» **What is expected**
Examine the material below. Gather every line in which the string "labels" appears.

» **Given information**
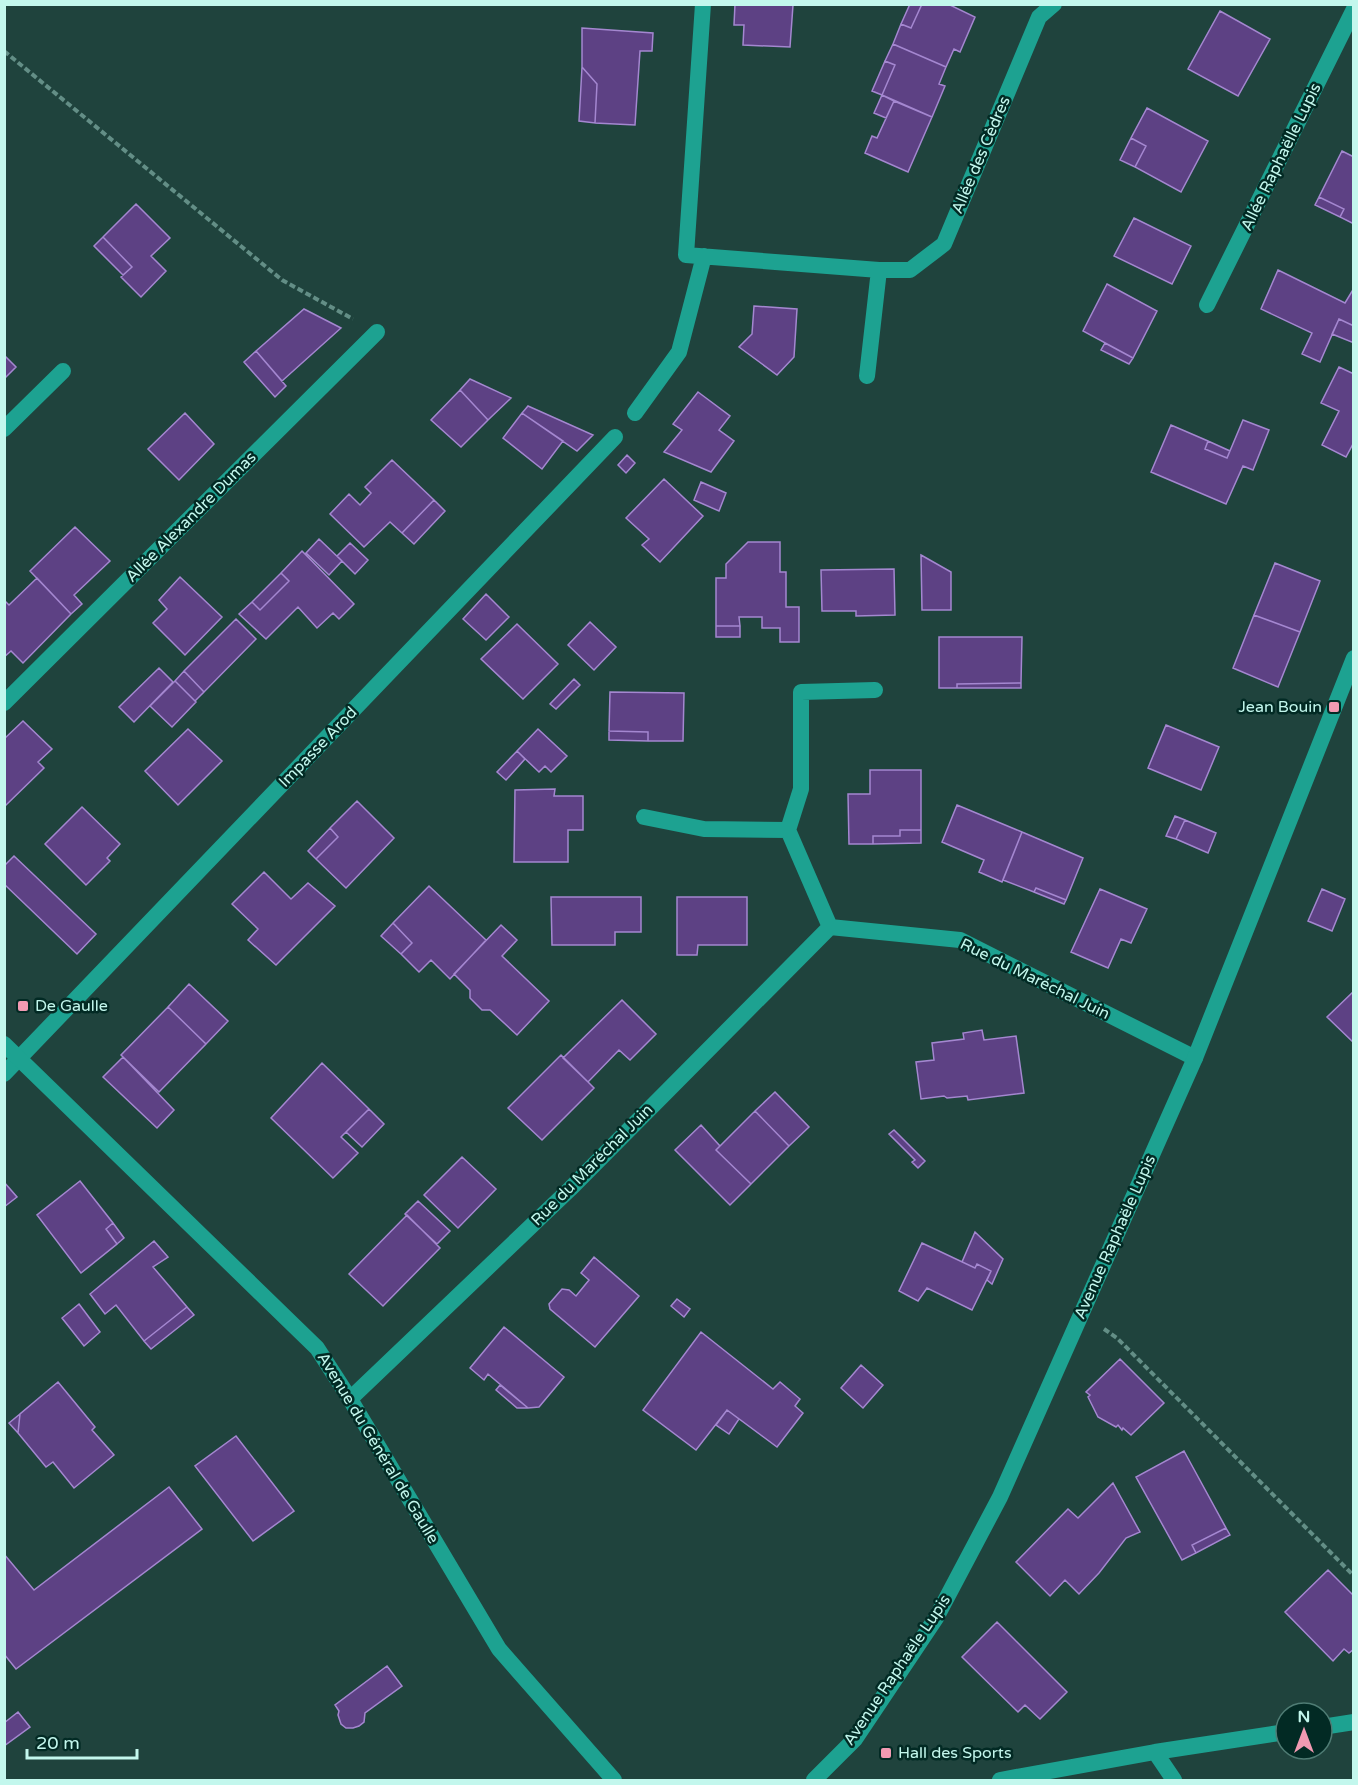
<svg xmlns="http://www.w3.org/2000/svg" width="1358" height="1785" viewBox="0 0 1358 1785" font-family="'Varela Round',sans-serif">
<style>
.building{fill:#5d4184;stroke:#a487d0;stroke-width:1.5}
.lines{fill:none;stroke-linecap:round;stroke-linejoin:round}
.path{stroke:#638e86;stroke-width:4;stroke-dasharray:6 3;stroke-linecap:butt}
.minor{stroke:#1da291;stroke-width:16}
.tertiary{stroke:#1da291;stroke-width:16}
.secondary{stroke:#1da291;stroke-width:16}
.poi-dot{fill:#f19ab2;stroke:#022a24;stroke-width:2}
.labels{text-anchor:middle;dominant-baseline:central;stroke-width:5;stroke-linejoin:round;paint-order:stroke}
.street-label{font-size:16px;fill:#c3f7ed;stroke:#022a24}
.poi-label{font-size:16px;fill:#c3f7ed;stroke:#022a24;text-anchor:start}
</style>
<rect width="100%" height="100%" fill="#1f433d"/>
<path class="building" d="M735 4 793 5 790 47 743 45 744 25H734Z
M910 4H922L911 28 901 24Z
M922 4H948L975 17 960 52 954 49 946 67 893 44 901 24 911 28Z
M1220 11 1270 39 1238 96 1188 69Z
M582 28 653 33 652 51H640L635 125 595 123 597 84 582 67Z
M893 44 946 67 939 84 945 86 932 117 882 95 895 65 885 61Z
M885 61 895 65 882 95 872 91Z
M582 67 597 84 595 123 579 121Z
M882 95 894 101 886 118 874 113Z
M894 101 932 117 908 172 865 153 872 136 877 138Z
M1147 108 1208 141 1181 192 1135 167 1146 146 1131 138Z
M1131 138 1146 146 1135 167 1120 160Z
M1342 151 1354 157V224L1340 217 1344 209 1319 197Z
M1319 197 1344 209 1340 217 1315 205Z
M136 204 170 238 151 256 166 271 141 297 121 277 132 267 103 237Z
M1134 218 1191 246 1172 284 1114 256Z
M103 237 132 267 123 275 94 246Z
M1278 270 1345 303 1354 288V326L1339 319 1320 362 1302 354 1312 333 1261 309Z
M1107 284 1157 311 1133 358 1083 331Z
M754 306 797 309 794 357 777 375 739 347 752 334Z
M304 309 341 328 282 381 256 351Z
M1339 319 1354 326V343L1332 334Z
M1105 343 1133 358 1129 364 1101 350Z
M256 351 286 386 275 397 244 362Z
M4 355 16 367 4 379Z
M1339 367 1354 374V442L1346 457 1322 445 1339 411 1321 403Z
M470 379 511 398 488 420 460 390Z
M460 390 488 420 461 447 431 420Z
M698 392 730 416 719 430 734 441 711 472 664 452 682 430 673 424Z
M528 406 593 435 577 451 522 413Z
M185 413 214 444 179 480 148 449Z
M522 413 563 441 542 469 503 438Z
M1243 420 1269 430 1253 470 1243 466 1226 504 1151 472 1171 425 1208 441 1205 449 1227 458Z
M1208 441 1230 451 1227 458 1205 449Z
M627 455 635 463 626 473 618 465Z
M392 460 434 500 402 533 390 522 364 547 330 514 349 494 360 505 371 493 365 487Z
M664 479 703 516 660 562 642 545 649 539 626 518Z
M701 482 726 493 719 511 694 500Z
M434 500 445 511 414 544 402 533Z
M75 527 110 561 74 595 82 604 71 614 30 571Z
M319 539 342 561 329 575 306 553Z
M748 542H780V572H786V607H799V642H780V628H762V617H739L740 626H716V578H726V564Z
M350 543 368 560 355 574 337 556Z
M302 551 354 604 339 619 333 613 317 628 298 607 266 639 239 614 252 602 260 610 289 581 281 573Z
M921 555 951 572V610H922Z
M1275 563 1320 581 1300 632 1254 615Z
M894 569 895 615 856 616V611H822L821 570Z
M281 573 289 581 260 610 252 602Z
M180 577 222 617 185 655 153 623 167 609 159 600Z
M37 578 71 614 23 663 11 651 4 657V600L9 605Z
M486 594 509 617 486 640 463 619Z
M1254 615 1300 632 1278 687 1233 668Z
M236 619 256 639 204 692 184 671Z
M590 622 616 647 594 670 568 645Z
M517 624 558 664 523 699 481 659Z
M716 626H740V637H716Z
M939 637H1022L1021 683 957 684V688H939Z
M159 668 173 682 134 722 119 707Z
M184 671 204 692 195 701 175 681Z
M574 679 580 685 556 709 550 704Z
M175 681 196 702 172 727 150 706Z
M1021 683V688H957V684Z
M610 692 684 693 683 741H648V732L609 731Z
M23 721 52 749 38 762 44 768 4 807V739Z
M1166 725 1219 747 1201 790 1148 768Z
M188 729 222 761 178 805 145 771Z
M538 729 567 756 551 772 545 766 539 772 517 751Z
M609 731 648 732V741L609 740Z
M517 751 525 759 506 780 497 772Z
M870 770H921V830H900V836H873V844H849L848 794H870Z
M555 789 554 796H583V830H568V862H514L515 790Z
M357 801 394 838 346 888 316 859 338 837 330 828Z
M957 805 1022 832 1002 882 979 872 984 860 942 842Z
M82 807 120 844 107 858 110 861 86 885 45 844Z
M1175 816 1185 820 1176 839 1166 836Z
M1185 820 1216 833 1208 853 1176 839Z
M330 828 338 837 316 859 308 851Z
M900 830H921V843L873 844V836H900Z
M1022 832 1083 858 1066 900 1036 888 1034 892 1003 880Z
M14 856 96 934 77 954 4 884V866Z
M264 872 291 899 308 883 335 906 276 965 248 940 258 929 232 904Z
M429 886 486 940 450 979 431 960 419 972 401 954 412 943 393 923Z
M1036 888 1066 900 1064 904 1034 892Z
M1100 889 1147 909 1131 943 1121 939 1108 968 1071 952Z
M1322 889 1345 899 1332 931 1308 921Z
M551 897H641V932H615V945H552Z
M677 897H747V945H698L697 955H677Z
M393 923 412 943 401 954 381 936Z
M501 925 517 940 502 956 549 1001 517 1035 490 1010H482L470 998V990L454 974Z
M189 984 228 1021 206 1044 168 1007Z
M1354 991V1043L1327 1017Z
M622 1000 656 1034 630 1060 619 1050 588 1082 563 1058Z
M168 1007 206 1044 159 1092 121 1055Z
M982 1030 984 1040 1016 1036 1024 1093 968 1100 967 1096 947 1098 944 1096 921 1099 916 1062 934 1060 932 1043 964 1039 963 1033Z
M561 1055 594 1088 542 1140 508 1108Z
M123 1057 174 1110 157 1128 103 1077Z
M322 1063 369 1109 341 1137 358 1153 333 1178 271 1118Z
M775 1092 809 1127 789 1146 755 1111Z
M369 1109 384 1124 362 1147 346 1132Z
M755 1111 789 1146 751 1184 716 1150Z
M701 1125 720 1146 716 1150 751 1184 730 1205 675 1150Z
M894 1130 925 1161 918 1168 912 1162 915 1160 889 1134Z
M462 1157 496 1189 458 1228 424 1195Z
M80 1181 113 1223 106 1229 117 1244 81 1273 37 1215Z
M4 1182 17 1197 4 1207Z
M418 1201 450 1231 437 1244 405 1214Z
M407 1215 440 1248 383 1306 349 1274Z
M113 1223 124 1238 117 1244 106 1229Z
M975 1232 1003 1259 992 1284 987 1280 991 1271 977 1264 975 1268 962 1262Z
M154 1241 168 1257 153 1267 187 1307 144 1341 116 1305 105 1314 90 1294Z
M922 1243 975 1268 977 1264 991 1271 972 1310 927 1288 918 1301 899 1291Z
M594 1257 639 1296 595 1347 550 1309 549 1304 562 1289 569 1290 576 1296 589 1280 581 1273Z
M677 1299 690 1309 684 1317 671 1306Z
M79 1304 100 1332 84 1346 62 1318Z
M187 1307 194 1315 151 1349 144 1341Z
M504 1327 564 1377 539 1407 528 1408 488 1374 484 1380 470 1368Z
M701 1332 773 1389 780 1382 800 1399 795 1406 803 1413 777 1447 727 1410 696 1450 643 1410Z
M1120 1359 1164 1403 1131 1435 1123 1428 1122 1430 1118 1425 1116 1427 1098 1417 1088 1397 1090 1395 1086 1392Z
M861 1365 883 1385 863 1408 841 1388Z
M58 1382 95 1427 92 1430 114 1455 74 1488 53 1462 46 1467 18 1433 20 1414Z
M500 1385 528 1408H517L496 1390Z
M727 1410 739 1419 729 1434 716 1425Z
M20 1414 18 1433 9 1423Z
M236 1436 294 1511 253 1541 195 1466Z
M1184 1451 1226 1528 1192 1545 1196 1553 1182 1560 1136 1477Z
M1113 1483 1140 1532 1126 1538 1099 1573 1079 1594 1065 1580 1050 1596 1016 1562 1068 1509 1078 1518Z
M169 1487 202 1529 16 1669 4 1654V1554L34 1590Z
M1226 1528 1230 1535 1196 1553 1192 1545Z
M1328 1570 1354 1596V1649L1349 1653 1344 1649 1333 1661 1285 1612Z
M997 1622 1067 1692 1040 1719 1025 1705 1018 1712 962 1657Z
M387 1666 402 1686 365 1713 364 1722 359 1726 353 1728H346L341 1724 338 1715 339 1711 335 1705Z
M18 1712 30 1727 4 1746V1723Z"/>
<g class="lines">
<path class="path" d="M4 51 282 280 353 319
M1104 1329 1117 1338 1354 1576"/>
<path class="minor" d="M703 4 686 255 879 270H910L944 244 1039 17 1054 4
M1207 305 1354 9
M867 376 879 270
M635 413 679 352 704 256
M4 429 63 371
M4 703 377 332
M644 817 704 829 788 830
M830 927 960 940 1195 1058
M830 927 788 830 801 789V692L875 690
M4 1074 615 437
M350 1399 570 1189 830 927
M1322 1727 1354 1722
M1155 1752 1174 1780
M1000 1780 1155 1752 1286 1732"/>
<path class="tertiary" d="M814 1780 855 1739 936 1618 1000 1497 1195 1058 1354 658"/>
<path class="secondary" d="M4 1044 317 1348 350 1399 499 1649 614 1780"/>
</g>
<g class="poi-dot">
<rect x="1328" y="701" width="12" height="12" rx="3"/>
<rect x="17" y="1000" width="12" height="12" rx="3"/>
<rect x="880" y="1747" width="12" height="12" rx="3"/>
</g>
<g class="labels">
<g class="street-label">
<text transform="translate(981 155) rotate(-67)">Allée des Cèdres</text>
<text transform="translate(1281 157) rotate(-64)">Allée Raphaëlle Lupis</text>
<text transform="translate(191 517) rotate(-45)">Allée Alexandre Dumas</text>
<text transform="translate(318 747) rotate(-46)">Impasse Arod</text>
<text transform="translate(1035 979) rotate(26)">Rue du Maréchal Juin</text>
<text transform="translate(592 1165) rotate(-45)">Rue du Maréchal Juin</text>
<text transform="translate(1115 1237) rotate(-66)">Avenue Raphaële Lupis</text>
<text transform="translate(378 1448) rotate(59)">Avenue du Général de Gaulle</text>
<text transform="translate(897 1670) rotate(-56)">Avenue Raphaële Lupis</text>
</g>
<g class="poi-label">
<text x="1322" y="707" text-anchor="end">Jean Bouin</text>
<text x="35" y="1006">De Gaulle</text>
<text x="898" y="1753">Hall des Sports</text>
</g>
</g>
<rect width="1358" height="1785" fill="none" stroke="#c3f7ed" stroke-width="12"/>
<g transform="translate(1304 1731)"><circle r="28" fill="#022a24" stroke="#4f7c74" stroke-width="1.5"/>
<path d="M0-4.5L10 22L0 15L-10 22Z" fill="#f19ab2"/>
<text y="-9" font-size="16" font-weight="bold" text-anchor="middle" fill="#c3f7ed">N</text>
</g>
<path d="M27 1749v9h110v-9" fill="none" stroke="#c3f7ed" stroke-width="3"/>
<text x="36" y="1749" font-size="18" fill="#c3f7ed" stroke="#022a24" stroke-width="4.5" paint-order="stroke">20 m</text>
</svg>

» **Expected output**
.labels{text-anchor:middle;dominant-baseline:central;stroke-width:5;stroke-linejoin:round;paint-order:stroke}
<g class="labels">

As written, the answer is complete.